It’s a good practice to save your hard-earned money and deposit it into a bank account. But are you aware that there are certain rules when depositing cash in the bank, ignoring which can bring you under the scrutiny of the Income Tax Department and potentially lead to a notice? Especially if you are depositing large sums.
Income Tax Scrutiny on Large Cash Deposits in Savings Accounts:
The Income Tax Department keeps an eye on certain high-value financial transactions, and large cash deposits in bank accounts are one of them. It is extremely important for you to know about this so you don’t unknowingly violate the rules.
This is the Limit for Cash Deposits in Savings Accounts:
Under Income Tax rules, a total cash deposit of ₹10 lakh or more in the savings accounts of banks and post offices during a financial year (from April 1 to March 31) is considered a ‘High-Value Financial Transaction’.
This limit is not for any single account, but applies to the total cash deposit made across all your savings accounts linked to one PAN card. This means if you have savings accounts in two different banks and you deposit more than ₹10 lakh cash combined in both, it will be reported.
Banks Do the Reporting:
When your total cash deposits cross the ₹10 lakh limit, banks and other financial institutions submit this information to the Income Tax Department. The department compares this information with the Income Tax Return (ITR) filed by you. If the deposited amount does not match your declared income, you could receive a notice.
Rule for Daily Deposit of ₹50,000:
Another rule is that if you deposit a cash amount of ₹50,000 or more in a single day in the bank, providing your PAN card number is mandatory. If you do not have a PAN card, you will have to fill and submit Form 60 or 61. Making such a large cash deposit without a PAN or form can be difficult.
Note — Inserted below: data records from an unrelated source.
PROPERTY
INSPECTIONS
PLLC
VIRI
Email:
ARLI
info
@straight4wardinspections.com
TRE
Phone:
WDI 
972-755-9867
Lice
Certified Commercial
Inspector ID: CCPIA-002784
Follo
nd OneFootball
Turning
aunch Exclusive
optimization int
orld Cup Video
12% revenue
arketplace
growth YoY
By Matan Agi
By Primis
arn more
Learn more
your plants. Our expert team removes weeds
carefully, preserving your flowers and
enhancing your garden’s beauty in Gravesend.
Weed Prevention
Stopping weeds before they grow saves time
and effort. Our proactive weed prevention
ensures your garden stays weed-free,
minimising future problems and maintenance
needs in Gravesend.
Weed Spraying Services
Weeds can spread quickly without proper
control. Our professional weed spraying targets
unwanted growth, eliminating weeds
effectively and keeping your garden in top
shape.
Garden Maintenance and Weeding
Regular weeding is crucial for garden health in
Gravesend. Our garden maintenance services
Interest Earned on Savings Accounts is Also Taxable:
The interest you earn on the amount deposited in your savings account is also subject to tax. If the total interest earned from your savings accounts in a financial year is more than ₹10,000, the amount above ₹10,000 is considered your ‘Income from Other Sources’ and is taxable according to your tax slab.
Provision for Interest Exemption:
- Section 80TTA: Individuals below 60 years of age and Hindu Undivided Families (HUFs) can claim a deduction from their total income on interest earned from savings accounts up to ₹10,000.
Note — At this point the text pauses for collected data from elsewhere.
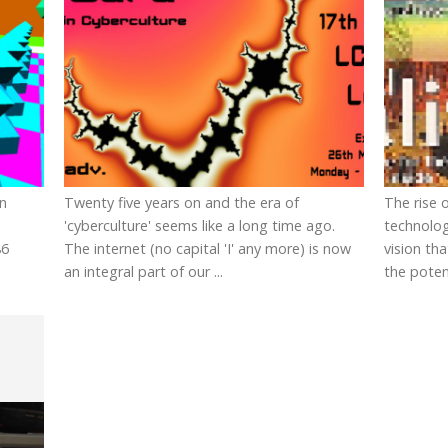
in
Twenty five years on and the era of
The rise 
'cyberculture' seems like a long time ago.
technolog
86
The internet (no capital 'I' any more) is now
vision th
an integral part of our ...
the potent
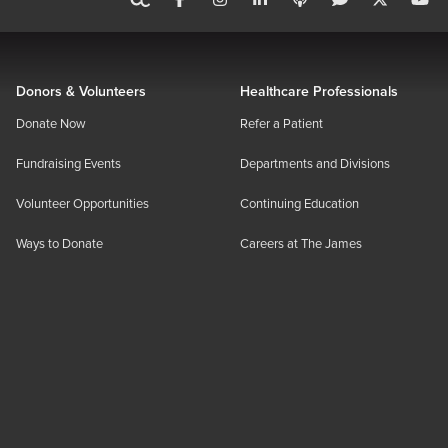
Donors & Volunteers
Healthcare Professionals
Donate Now
Refer a Patient
Fundraising Events
Departments and Divisions
Volunteer Opportunities
Continuing Education
Ways to Donate
Careers at The James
- Section 80TTB: Senior citizens (60 years or above) get an exemption of up to ₹50,000 on the total interest earned from savings accounts and Fixed Deposits (FDs) in banks and post offices.
General Limit for Cash Transactions (Not Just Deposits):
Apart from bank deposits, there are also general limits on cash transactions. Under Section 269ST of the Income Tax Act, no person can receive a cash amount of ₹2 lakh or more in a single day from a single person or in relation to a single transaction. Violating this rule can attract heavy penalties.
What to Do If You Receive an Income Tax Notice?
If you receive a notice from the Income Tax Department regarding a high-value transaction or any other reason, do not panic. Stay calm and keep these points in mind:
- Read and understand the notice carefully to know what it is about.
- Keep your bank statements, documents related to the source of income (like salary slips, business records, sales bills, investment proofs, etc.) ready. You will need to prove the legitimate source of the cash you deposited.
- If needed, consult an experienced tax advisor or Chartered Accountant (CA). They can help you respond correctly to the notice.
- Respond to the notice on time and with accurate information, online or through the prescribed method. Avoid ignoring it.
Important Information and Fact Check:
The rules mentioned here, such as the reporting of annual cash deposits over ₹10 lakh in savings accounts, mandatory PAN on daily cash deposits of ₹50,000+ (or Form 60/61), tax on interest and its exemptions (Section 80TTA/80TTB), and the cash transaction limit of ₹2 lakh under Section 269ST, are based on the current rules of the Income Tax Department (especially SFT reporting guidelines and cash transaction restrictions) and are generally correct. Compliance with these rules is mandatory for all banks and financial institutions. However, tax rules can change periodically. Always check official government sources (like the Income Tax Department website) for the latest and most accurate information or consult a certified tax professional.
Conclusion:
Correct knowledge of tax rules can save you from unintentional mistakes and future troubles. Keep these rules in mind when planning your finances and making cash deposits so that you stay safe and can avoid Income Tax notices. Always declare your income and transactions correctly in your Income Tax Return.